Scanning the Garbage: Looking for Meaning in Mounds of Data

Various data graphs in bright colors displayed on a screen

We all have different ways of interpreting the world around us. I tend to see things as visual metaphors.

While waiting in an airport security line recently, I noticed a maintenance worker pushing a large wheeled garbage can. He carefully lifted out a plastic trash bag and placed it on the TSA conveyor belt so it could be X-rayed. I didn’t know whether to laugh hysterically or weep at a world that has to scan its garbage to keep people safe!

Later, I thought about this some more. A friend of mine collects antique glass bottles. She spends a fair amount of time digging for these treasures in the garbage pits of long-abandoned farmhouses. How, I asked myself, is this really different from the TSA garbage screening? Both require a highly trained eye and disciplined techniques. Both are looking for items of interest in the by-products of everyday life. One is looking for something of positive value, the other trying to avert tragedy, but both require filtering out the clutter and identifying what matters.

All of which led me to patient health records.

Wait – what?

No, health information is not garbage; it is an incredibly important artifact of the care process. On the other hand, the way we have captured, managed and stored patient records historically has made it virtually impossible to sort through the information to find the relevant bits and pieces. And there is high value buried in that information that will help create positive outcomes and avoid negative ones.

Among the challenges to doing so is the sheer volume of health information – whether we are talking linear feet of shelving for paper records, or petabytes of electronic storage. Health information is also highly heterogeneous. It may be handwritten, typed on paper, scanned, or created digitally. It includes images, payment information, diagnoses, videos, treatment records, doctors’ notes, medication administrations, and adverse reactions – almost anything you can imagine.

Of course, there is also geographic dispersion; a single patient’s record may be spread across many locales over the course of a lifetime. And then there are the inconsistencies and idiosyncrasies introduced by individual record-keeping preferences, changing data standards, different information systems, etc., etc.
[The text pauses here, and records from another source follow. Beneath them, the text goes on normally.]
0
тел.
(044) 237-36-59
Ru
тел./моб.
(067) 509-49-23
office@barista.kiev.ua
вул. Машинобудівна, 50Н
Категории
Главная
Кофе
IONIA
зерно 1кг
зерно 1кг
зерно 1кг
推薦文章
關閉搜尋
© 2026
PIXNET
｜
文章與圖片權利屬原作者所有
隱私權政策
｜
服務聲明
When you think about it, the wonder is that we find as much information as we do in spite of it all.

I recently came across a development project in Mongolia called TG2G, Turning Garbage into Gold. The phrase suggests other things to me when I think about mounds of data.

When business information became almost entirely digital, a new, very expensive, legal business was spawned to manually search electronic archives for the information relevant to litigation. Very quickly, that young, high-touch business was itself revolutionized by eDiscovery software and machine learning technology to pore through terabytes of information, locate the relevant records, and suggest others that might be equally so. Essentially, this entire industry sorts through the detritus of global business and government to find litigator’s gold.
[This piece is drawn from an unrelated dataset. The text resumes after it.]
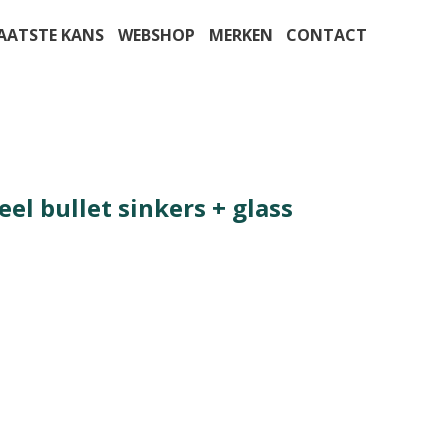
AATSTE KANS
WEBSHOP
MERKEN
CONTACT
eel bullet sinkers + glass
So how is this relevant to health information? It’s all in how the data is assembled and prepared. Underlying all the “big data” predictive analytics of eDiscovery software is a process of bringing together heterogeneous, often unstructured, data that is spread across time and space in all kinds of information silos. The preparation requires aggregating, indexing, de-duplicating and normalizing disparate data to create a connected, comprehensive and credible information foundation on which to build. It is the prep work that makes the data usable.

Sounds to me a lot like health information exchanges – both public HIEs and private, internal informatics platforms. These serve up actionable information to power real-time alerts for care transitions, population health management tools, management dashboards, retrospective quality measures – in short, all the analytics that help us understand and improve the quality and efficiency of our care processes.

My colleague, Gary Christensen, wrote recently about the kinds of innovations that became possible once the data prep work had been done by the Rhode Island health information exchange. His metaphor, cream rising to the top, was more appealing than mine – but whatever the image, there’s a lot of good stuff hidden away, just waiting to be uncovered!